December 2007 Issue
For most fifth-graders, summer means swimming pools and keeping a close lookout for ice-cream trucks. But 9-year-old Cody Mendenhall of Newport spent part of his vacation helping transform a dusty, abandoned town in New Mexico into a functioning community.
This summer Mendenhall was one of 40 children from across the country chosen to participate in the new reality show on CBS-TV, “Kid Nation.” The show takes place in a ghost town called Bonanza City, where children make the rules sans adult input. Mendenhall got his big break after his father, Tim, tried out for another reality show, “Survivor” during an open casting call in Lima. Although Tim didn’t make the cut, producers noticed Cody. It was quite a surprise when the family got a call back that wasn’t for Tim.
|Cody Mendenhall and cast members from "Kid Nation" watch a game of charades.
The TV experience pushed Mendenhall, a fifth-grader at Lawrence Elementary, to Hollywood status among friends and classmates.
“They thought it was pretty cool me being on TV and asked me questions,” Mendenhall explains, “and I said you’ll just have to watch the show.”
For Mendenhall, the opportunity to be on television was too good to pass up.
“I was really excited, to tell you the truth,” Mendenhall says. “I was excited, nervous and happy. It was a once-in-a-lifetime experience that a 9-year-old would get to do once in probably 30 to 50 years.”
Bonanza City was bustling with fun for the young pioneers. Mendenhall took full advantage of the town saloon, which contained a generous supply of his favorite beverage, root beer. On one daring excursion, Mendenhall climbed to the top of a massive mountain, a feat he isn’t likely to forget any time soon.
However, life in Bonanza City wasn’t all fun and games. Being away from his family was a big adjustment for Mendenhall.

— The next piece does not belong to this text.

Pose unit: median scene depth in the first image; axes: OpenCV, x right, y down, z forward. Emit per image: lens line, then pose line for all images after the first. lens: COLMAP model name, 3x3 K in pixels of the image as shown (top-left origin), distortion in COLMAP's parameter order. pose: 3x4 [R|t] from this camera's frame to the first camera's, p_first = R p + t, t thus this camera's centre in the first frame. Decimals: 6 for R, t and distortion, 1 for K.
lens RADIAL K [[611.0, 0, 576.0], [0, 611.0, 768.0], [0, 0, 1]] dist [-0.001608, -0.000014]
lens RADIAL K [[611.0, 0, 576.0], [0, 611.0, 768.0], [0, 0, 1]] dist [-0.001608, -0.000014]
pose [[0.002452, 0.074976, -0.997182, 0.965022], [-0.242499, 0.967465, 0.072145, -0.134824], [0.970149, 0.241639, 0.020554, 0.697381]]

He decided to cut his trip short and head home after 13 days.
“I missed my family,” Mendenhall says, “and I really missed my brother.”

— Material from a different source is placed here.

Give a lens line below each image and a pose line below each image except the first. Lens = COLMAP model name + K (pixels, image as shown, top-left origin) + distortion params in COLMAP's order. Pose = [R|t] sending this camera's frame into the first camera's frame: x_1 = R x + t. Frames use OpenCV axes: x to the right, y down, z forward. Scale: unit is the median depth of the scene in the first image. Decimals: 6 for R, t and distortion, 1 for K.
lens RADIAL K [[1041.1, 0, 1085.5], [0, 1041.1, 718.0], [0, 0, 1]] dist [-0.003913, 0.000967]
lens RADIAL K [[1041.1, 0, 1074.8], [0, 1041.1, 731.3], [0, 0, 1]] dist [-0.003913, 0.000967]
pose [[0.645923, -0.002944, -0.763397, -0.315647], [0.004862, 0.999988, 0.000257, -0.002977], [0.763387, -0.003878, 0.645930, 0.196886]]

Back at home, his mother Brenda says she saw a more responsible Cody.
“It [being on the show] gave him a better understanding of money,” Brenda says, “He asked me, ‘What can I do to earn money?’ He didn’t want us to just give it to him.”
Mendenhall adds that his experience taught him more than just the value of a dollar.
“The biggest lesson I learned was that any kid could be a good leader,” he says matter-of-factly. “It doesn’t matter the age.”